Capriati, Just 16 But Revived, Stops Graf's Olympic Reign
Steffi Graf knew it, Jennifer Capriati tried not to think about it, and anyone looking down at the red clay at Vall d'Hebron had to suspect it. When Graf, the two-time defending gold medal winner, double-faulted to fall into a 0-40 cavern with the score dead even at one set apiece and 4-4 in the third, the tennis match was over.
"I was trying to get my second serve in and I lost totally the rhythm," said Graf, who gathered herself to win three points and reach deuce before it all blew away in a windstorm of steady backhands and a forehand on the line by Capriati. The chant began for the first time all day -- "U.S.A., U.S.A." -- and from there, it was just a few minutes to a final forehand in the net for Graf and a moment to remember the rest of her life for Capriati: a 3-6, 6-3, 6-4 upset that put the gold medal around her neck and tears in her eyes.
So the 16-year-old Capriati mounted the medal stand, put her hand over her heart and watched the American flag being raised in the same place that Boris Becker and Michael Stich had watched the flag of a united Germany go up beside that of South Africa. Becker and Stich beat Wayne Ferreira and Piet Norval, 7-6 (7-5), 4-6, 7-6 (7-5), 6-3, leaving South Africa with its first medal since 1960, after which it was banned from the Olympics because of its policy of racial apartheid.
"It was so emotional," Capriati said of her feelings as the national anthem sounded. "I had the chills the whole time. I just can't believe it. All week I watched the other athletes up there and I was with them and I thought, 'Wow, that would be so cool.' "

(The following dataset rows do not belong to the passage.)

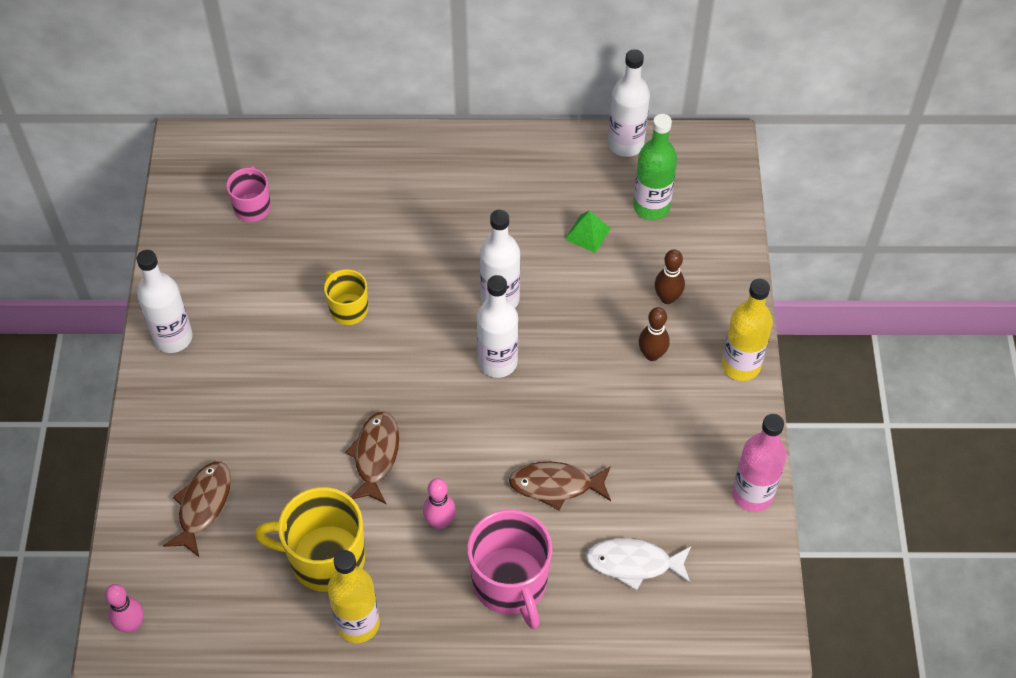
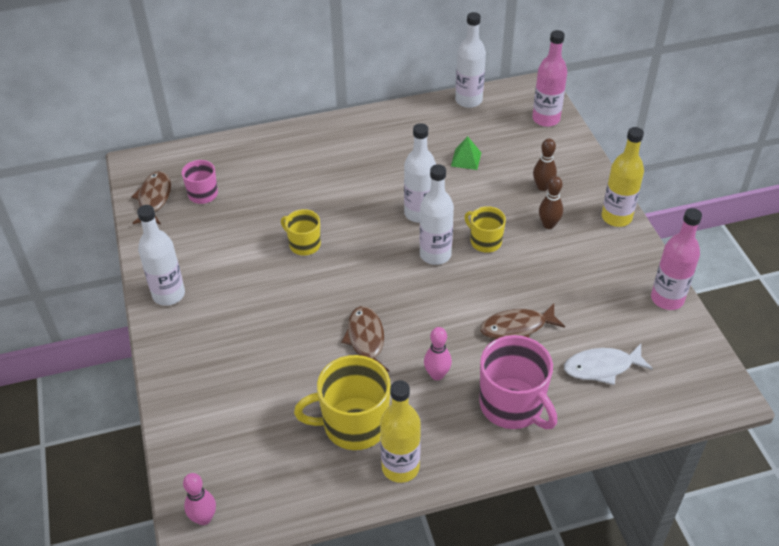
camera: 15 degrees left, 10 degrees down
brown fish [163,461,231,557] -> brown fish moved to [131,171,171,224]
green bottle [633,114,677,220] -> none
none -> yellow mug [464,206,506,253]
none -> pink bottle [532,30,567,127]

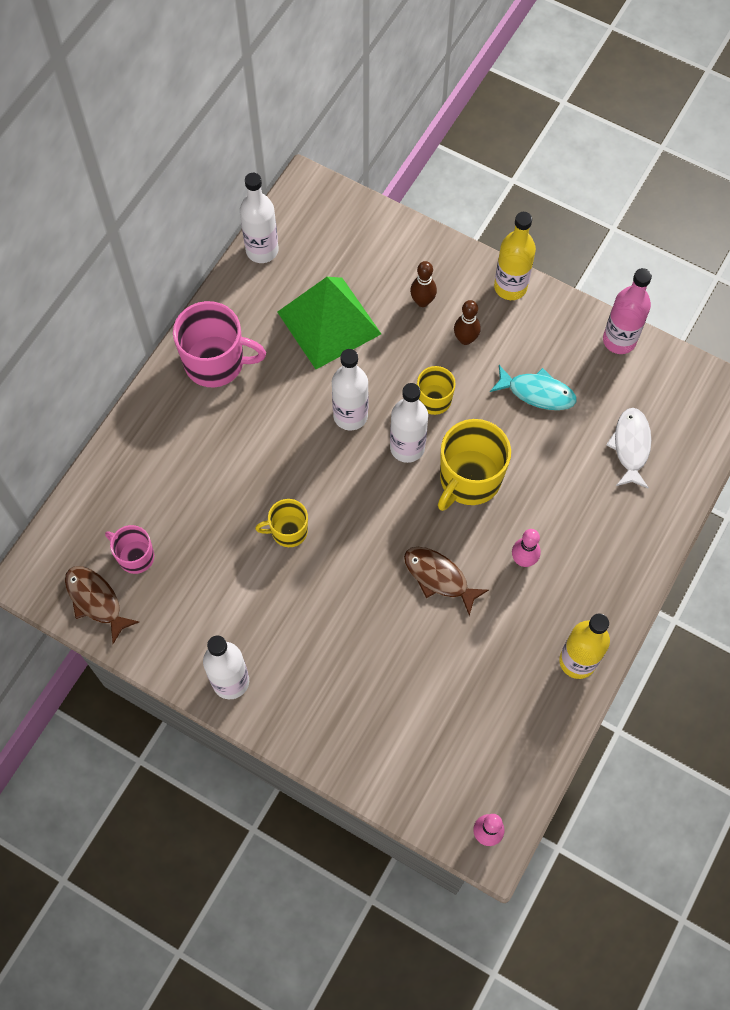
camera: 45 degrees left, 20 degrees up
yellow mug [294,355,391,450] -> yellow mug moved to [438,419,511,511]
green pyramid [451,136,481,170] -> green pyramid [277,277,381,369], size x2.46
pink mug [479,335,557,429] -> pink mug moved to [173,301,266,387]
brown fish [480,304,565,339] -> none
pink bottle [532,30,567,127] -> none
white fish [564,344,653,385] -> white fish turned 150 degrees clockwise [606,408,651,489]
none -> turquoise fish [490,365,577,410]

You say things like that when you are a teen-ager and have just finished two weeks in the Olympics, you have beaten the No. 2 player in the world, a player you have never beaten before in four attempts. Not to mention that you pulled off the biggest victory of your young career without the benefit of a regular coach and that this just happens to be the first time all year that you have made it to the final of a tournament.
The 23-year-old Graf understands. She won the gold medal in 1984, when tennis was an demonstration sport and she was 15. "It helped me to believe in myself," she said. "I'm sure for Jennifer, it's going to help her a lot, even more."
Capriati could use a reason to believe. She came into these Olympics ranked sixth but denying that she was burned out on the professional tour, which she had hit like lightning at 14. And she came here with only her ever-present father, Stefano, coaching her; her last coach, Pavel Slozil, had been fired in April.
Capriati did have the benefit of Manuel Santana, a Spaniard who won Wimbledon in 1966, and who, she said today, has been working with her for three weeks. He is an old family friend, and Capriati said of his role: "He's just helped me more on strategy. I've been more patient."
Graf will confirm that. "She was very steady from the baseline and she didn't give me a lot of errors like she sometimes does," said Graf. "She was patient, which I wasn't." Staving off 9 Break Points
Early on, Graf was the patient one. She held serve through nine break points and 16 see-saw minutes to take a 3-2 lead in the first set. At 3-4, Capriati double-faulted to both open and close the eighth game, and Graf held her serve to take the first set, 6-3.
The second set went on serve, with Capriati growing stronger by the minute, until Graf was broken for 5-3. It was Graf's previously inpenetrable forehand that betrayed her, not only on break point but 48 times in the match, 32 of those errors on ground strokes.
Both players were shaky at the start of the third set, with Capriati breaking serve and then Graf breaking back. Graf held on from there until the final turn of the screw at 4-4.
In the final game, Capriati took her time, and Graf won only a point. "I didn't want what happened in the first part of the third set to happen again," Capriati said. "It just went away from me. At that stage, you can't let breaks get away."